Özkök'ün "Muhafazakâr yazar soruyor: 'Cumhurbaşkanı niye suskun?" başlıklı yazısı şöyle:
Muhafazakâr yazar soruyor: "Cumhurbaşkanı niye suskun?"
Yazar soruyor:
“Tepki vermeyen bir siyasi lider kaldı mı, diye bakıyordum.
Bu yazıyı yazdığım sırada Cumhurbaşkanı Erdoğan’dan ya da bu konuda hassasiyet göstermesi çağrılarına muhatap olan Emine Erdoğan’dan bir tepki, değerlendirme gelmemişti…”
Soruyu soran laik medyanın muhalif bir yazarı değil.
Muhafazakâr bir yazar.
Karar gazetesi yazarı Ahmet Taşgetiren.
Hem 6 yaşındaki gelin olayını, hem de İran’da “İslami devrim adına yapılan rezillikleri” eleştiren harika bir yazı yazmış.

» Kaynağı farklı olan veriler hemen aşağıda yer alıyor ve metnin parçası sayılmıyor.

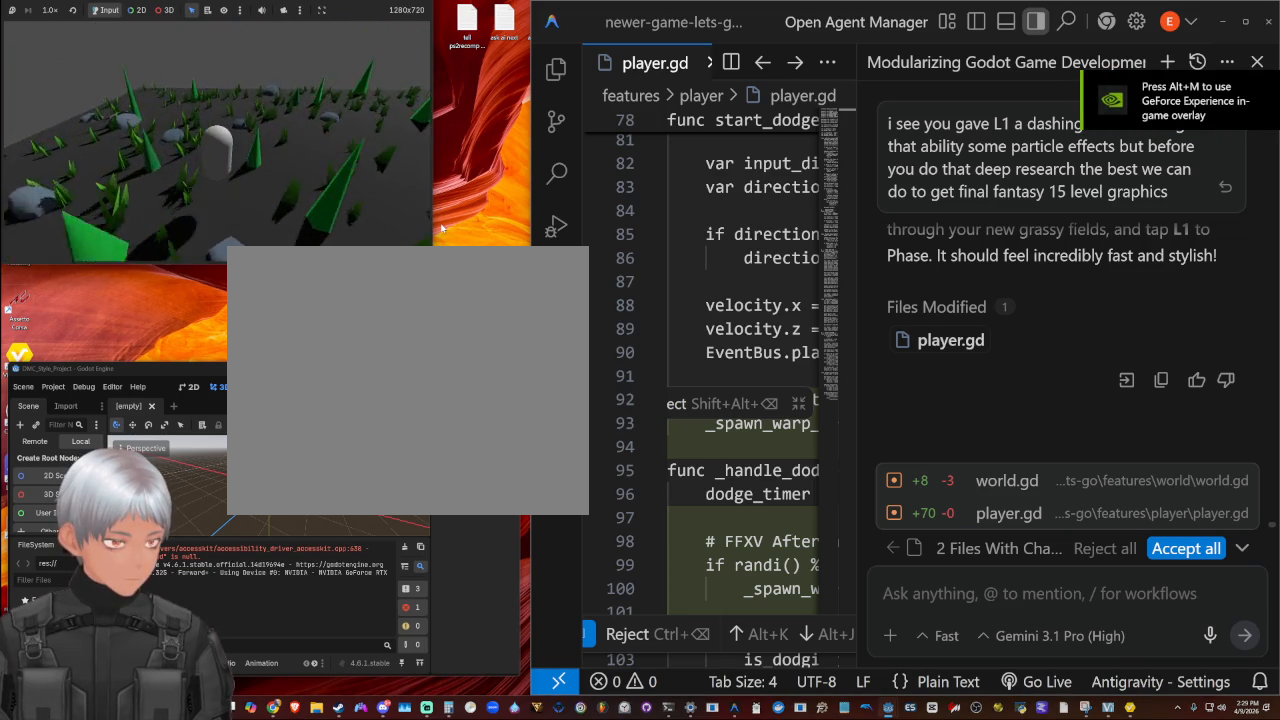
{"buttons": ["L1"], "left_stick": "up", "right_stick": "right", "events": [[33, "L1", "up"], [233, "L1", "down"], [333, "L1", "up"], [433, "L1", "down"]]}
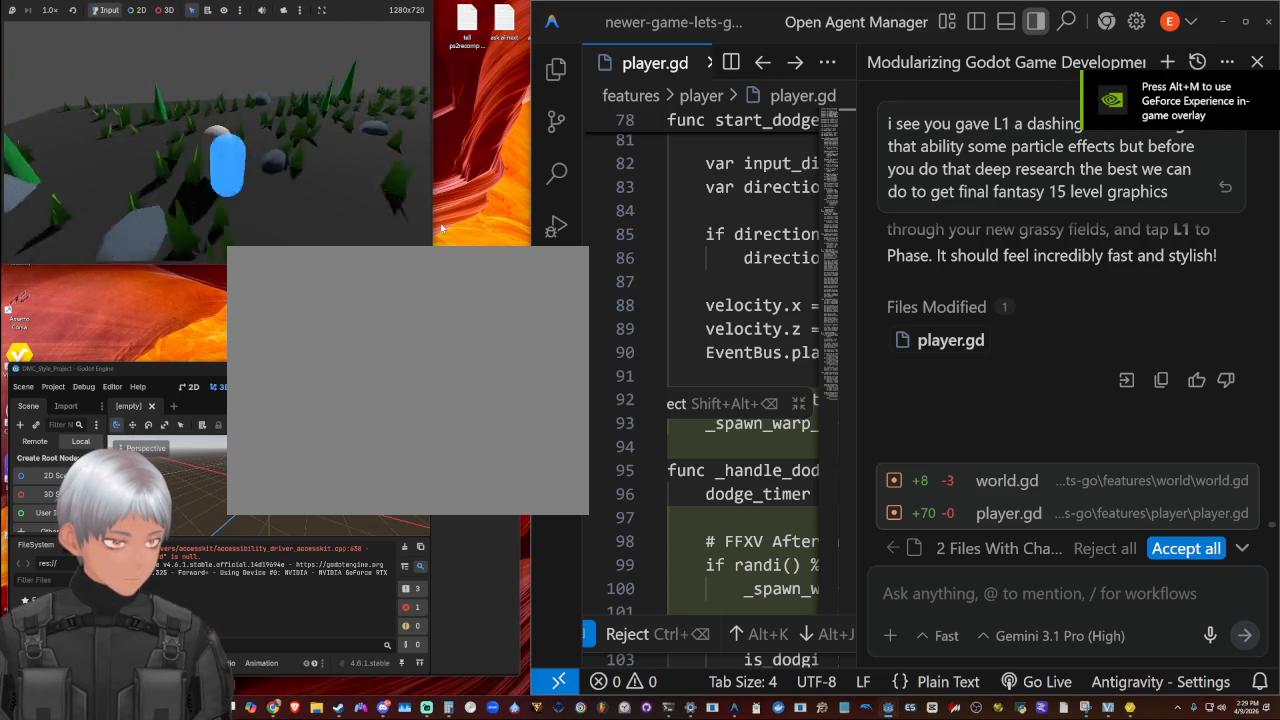
{"buttons": ["L1"], "left_stick": "up", "right_stick": "right", "events": [[67, "L1", "up"], [200, "L1", "down"], [300, "L1", "up"], [400, "L1", "down"]]}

Aynı muhafazakâr yazarın zarif ve sorumlu cevabı
Taşgetiren bu soruyu soruyor ve cevabını da son derece zarif biçimde şöyle veriyor:
“Muhtemel ki onların suskunluğu konunun açığa çıkmasını beklemeleri sebebiyledir, yoksa olayı herhangi bir sebeple tolere edeceklerini düşünmek haksızlık olur.”
Son derece zarif ve bence hakkaniyet ölçüsünde bir cevap.
Ben de aynı samimiyetle katılıyorum.
Bir arkadaşım sordu, ben de Cumhurbaşkanı haklı dedim
Aynı saatlerde bir arkadaşım da bu yazıyı bana göndermiş ve biraz da tepkili bir şekilde görüşümü soruyordu.
Ona aynen şu cevabı yazdım:
“Cumhurbaşkanı da eşi de çok doğru bir şey yapıyor…”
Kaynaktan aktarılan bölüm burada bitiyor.